Foraminifera are unicellular organisms with calcareous teststests. As the elemental composition of foraminiferal tests reflects the paleoenvironmental conditions, it can be used as a paleoceanographic proxy. Despite the increasing number of studies biological experiments and electron microscopy observations, our comprehension of the biological processes governing calcium and elemental uptake during calcification is far from complete. The chamber formation process of miliolids foraminifera have not been well studied since Hemleben et al. (1986) revealed the formation of needle-like calcite crystals in the intracellular vesicles. The chamber formation model is based on the results for a type of miliolid, Calcituba polymorpha, and it is necessary to increase knowledge to extend it to other porcelaneous foraminifera. In fact, Parker (2017) focused on the variable shell structure of miliolid species, and it is suggested that the chamber formation mechanisms of miliolids may also be diverse. But there is still limited knowledge on how their shells are organised with long, elongated calcium carbonate crystals. If the long, thin crystals are secreted from the vesicles and intertwined each other, it is necessary to observe how they are arranged into the test wall. To clarify the detailed process of chamber formation in the porcelaneous-shelled miliolid foraminifera, we observed the ultrastructure of the calcification site and pH imaging during calcification of Sorites orbiculus.
The series of intracellular pH observation showed an increase in pH at the place of a newly forming chamber (i.e. 0) in S. orbiculus. However, in S. orbiculus, the increase in pH is also observed in the penultimate chamber (i.e. -1) and the chamber before the penultimate chamber (i.e. -2). Extracellular pH observations showed a decrease in pH around foraminifera.

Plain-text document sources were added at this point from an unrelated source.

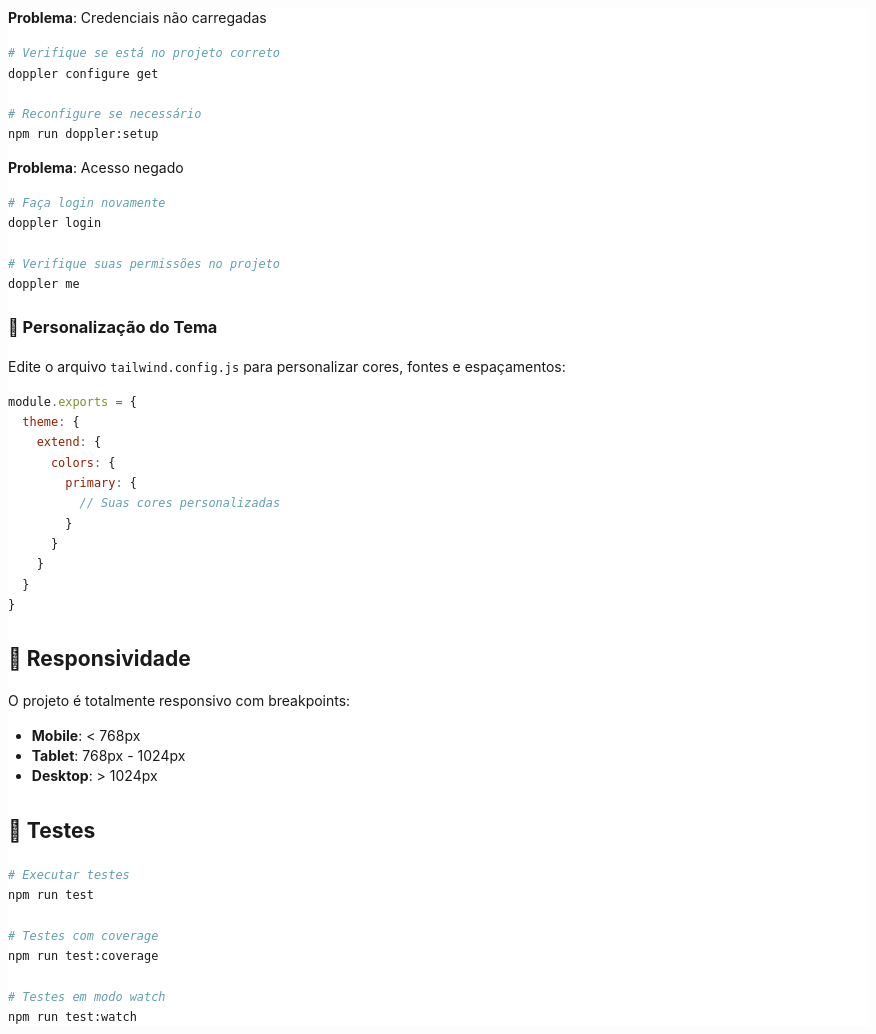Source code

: **Problema**: Credenciais não carregadas
```bash
# Verifique se está no projeto correto
doppler configure get

# Reconfigure se necessário
npm run doppler:setup
```

**Problema**: Acesso negado
```bash
# Faça login novamente
doppler login

# Verifique suas permissões no projeto
doppler me
```

### 🎨 Personalização do Tema

Edite o arquivo `tailwind.config.js` para personalizar cores, fontes e espaçamentos:

```javascript
module.exports = {
  theme: {
    extend: {
      colors: {
        primary: {
          // Suas cores personalizadas
        }
      }
    }
  }
}
```

## 📱 Responsividade

O projeto é totalmente responsivo com breakpoints:

- **Mobile**: < 768px
- **Tablet**: 768px - 1024px
- **Desktop**: > 1024px

## 🧪 Testes

```bash
# Executar testes
npm run test

# Testes com coverage
npm run test:coverage

# Testes em modo watch
npm run test:watch
```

A focused ion beam scanning electron microscope (FIB-SEM) was used to make smooth transverse sections of the chamber wall during the process of calcification. The FIB-SEM images showed that a highly porous cotton candy-like structure was formed in the calcification site. The structure was highly branched and fibrous. On the other hand, the test structure of the penultimate chamber was packed with crystals and denser than the newly calcifying chamber. In addition, no crystal-like morphology has so far been observed in the intracellular vesicles. TEM observation of the branched fibrous structures at the site of shell formation revealed 7-8 nm crystal-like structures inside the fibrous structures. It was identified as calcite from the diffraction pattern. These results strongly suggest that calcification of Sorites orbiculus does not occur in the manner suggested by the mechanism associated with C. polymorpha, in which the intracellular vesicles form needle-like crystals to construct the shell wall. This observation may reveal a novel and unknown mode of biomineralization in foraminifera and also be a key to understanding elemental partitioning and isotopic fractionation in foraminiferal shells.